Terkait subsidi Bahan Bakar Minyak (BBM) yang tersedia saat ini, Jero menilai sudah sangat membebani anggaran negara. Ia bersama pemangku kepentingan lainnya pun sepakat bahwa subsidi BBM yang sudah terlalu tinggi ini harus dikurangi. Menurutnya, jika tak dikurangi, subsidi BBM tersebut dapat menggerus anggaran negara hingga tak tersisa.

Habis uang kita ke situ. (Dampaknya, red) Kurang untuk anggaran lain," kata Jero Wacik.

Meski BBM bersubsidi dikurangi, lanjut Jero, pemerintah saat ini tengah mencari solusi lain yang bisa dinikmati masyarakat tanpa harus menggunakan anggaran yang besar. Saat ini, menurutnya, pemerintah tengah menggodok kebijakan mengenai pencampuran Bahan Bakar Nabati (BBN) pada campuran solar (biodiesel).

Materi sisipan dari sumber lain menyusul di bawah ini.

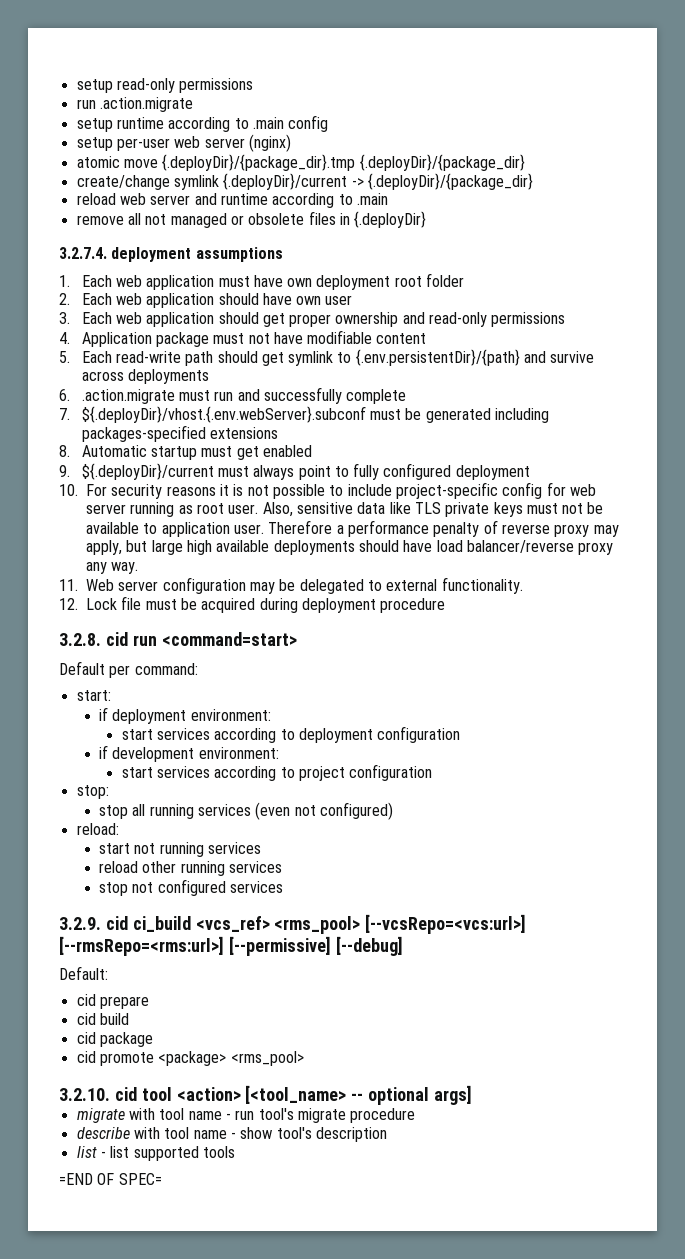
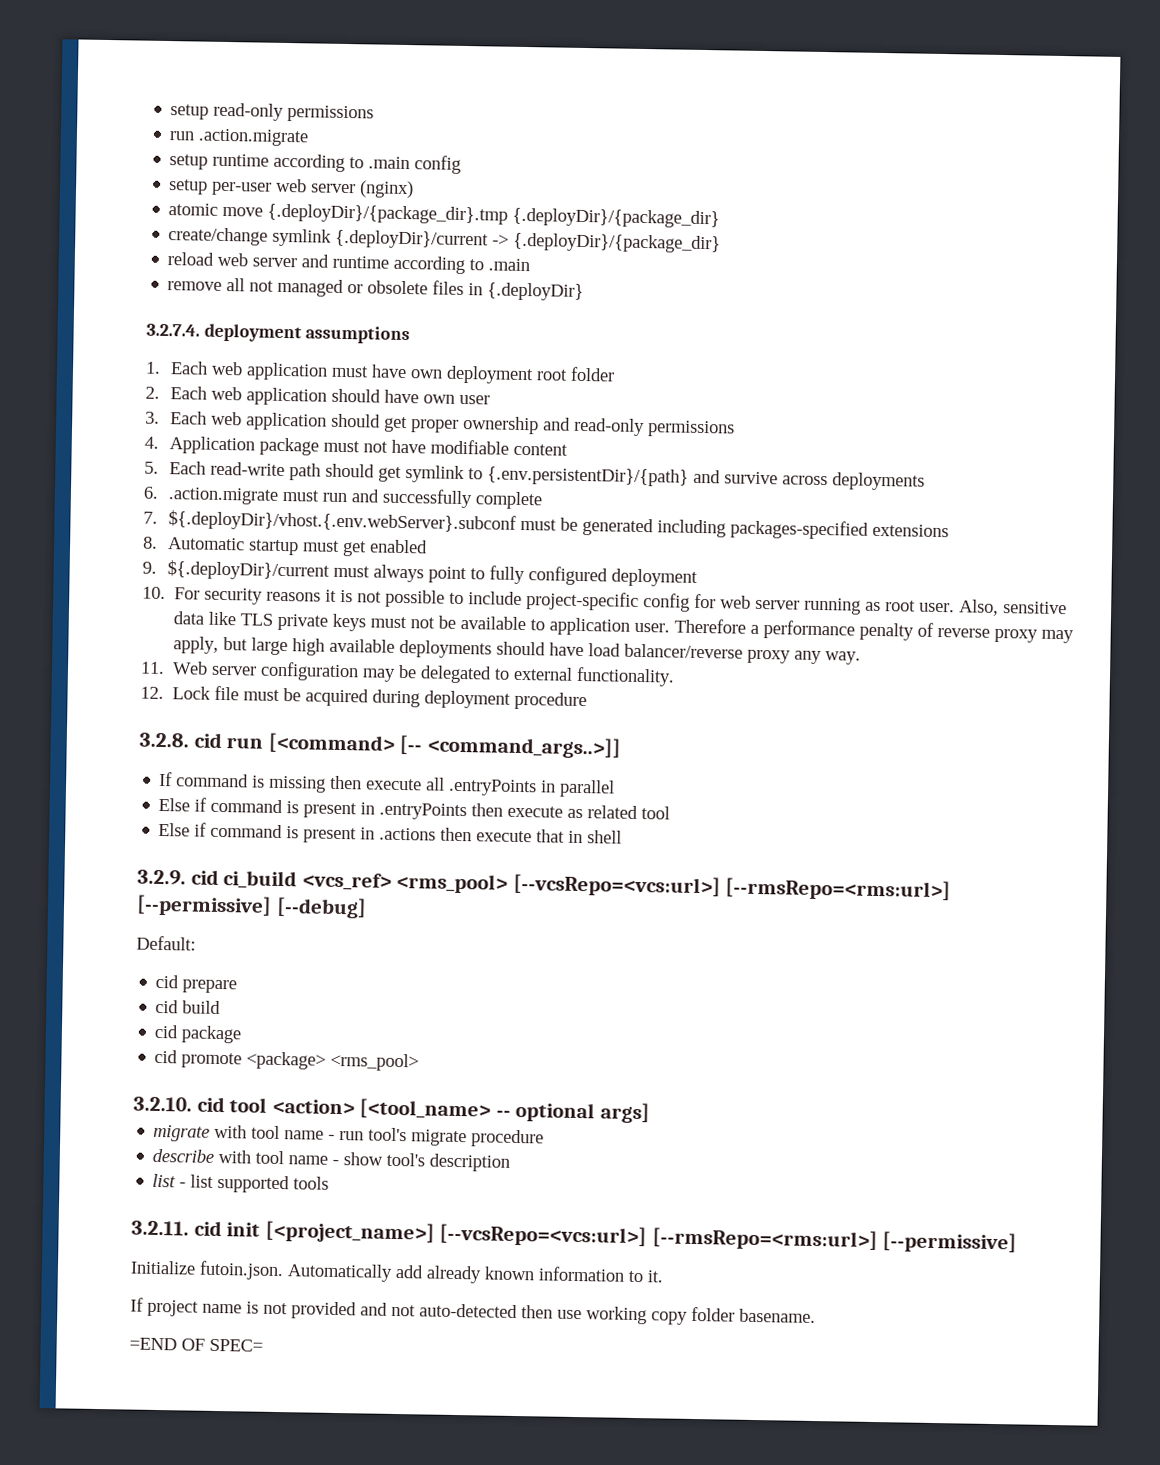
[161,632,297,646] [59,661,198,678] [76,690,111,701] [99,707,271,724] [121,726,461,743] [99,745,279,762] [121,764,433,781] [76,785,109,799] [99,802,394,820] [76,823,119,835] [99,842,262,857] [99,861,283,876] [99,879,284,896] <command=start> // Default per command: // start: // if deployment environment: // start services according to deployment configuration // if development environment: // start services according to project configuration // stop: // stop all running services (even not configured) // reload: // start not running services // reload other running services // stop not configured services -> [267,732,621,759] [159,771,616,798] [158,797,671,821] [158,822,623,844] [<command> [-- <command_args..>]] // If command is missing then execute all .entryPoints in parallel // Else if command is present in .entryPoints then execute as related tool // Else if command is present in .actions then execute that in shell
(235, 1152) none -> [131,1220,1018,1254] [130,1260,663,1284] [130,1297,816,1325] // 3.2.11. cid init [<project_name>] [--vcsRepo=<vcs:url>] [--rmsRepo=<rms:url>] [--permissive] // Initialize futoin.json. Automatically add already known information to it. // If project name is not provided and not auto-detected then use working copy folder basename.

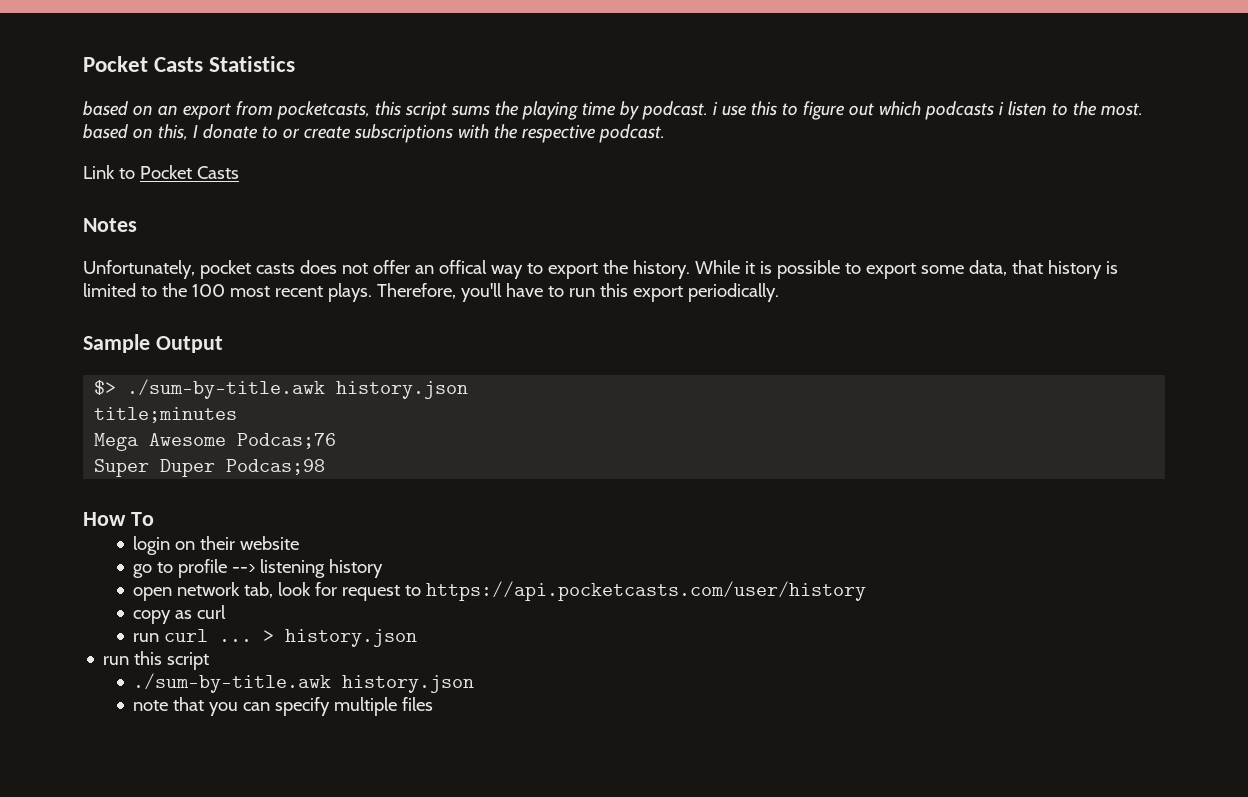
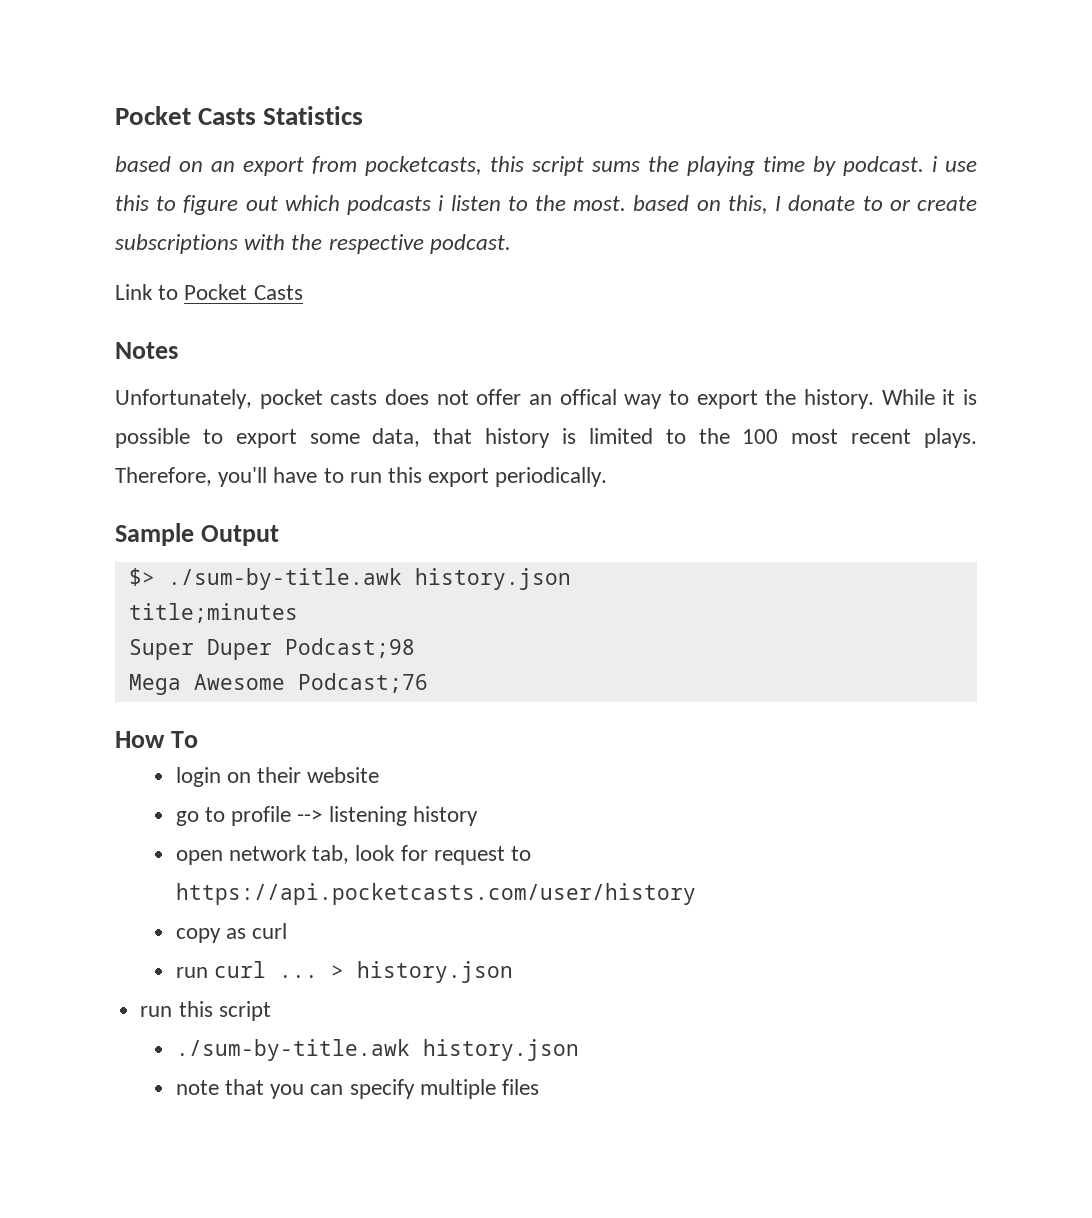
(238, 415) none -> [128,638,415,660] // Super Duper Podcast;98
[237,433,337,449] [94,459,326,477] Podcas;76 // Super Duper Podcas;98 -> [297,673,428,693] Podcast;76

“Salah satu solar kita pakai B10 (BBN 10 persen) kita dorong jadi 20 persen. Kalau 20 persen biofuel akan kurangi 20 persen impor (BBM),” kata Jero.

Selain itu, lanjut Jero, pemerintah tengah melakukan pengetatan kuota BBM bersubsidi. Hal tersebut terlihat dari pengurangan jumlah kuota BBM bersubsidi dari sebelumnya 48 juta kilo liter menjadi 46 juta kilo liter. Namun, kuota 46 juta kilo liter tersebut diperkirakan akan habis sebelum akhir tahun.

Atas dasar itu, Jero berharap, agar masyarakat turut mampu mendukung pengurangan jumlah impor BBM bersubsidi. Caranya, dengan menggunakan BBM nonsubsidi bagi masyarakat yang masuk kategori mampu. “Masyarakat menengah atas bantulah pemerintah, belilah BBM nonsubsidi,” pungkasnya.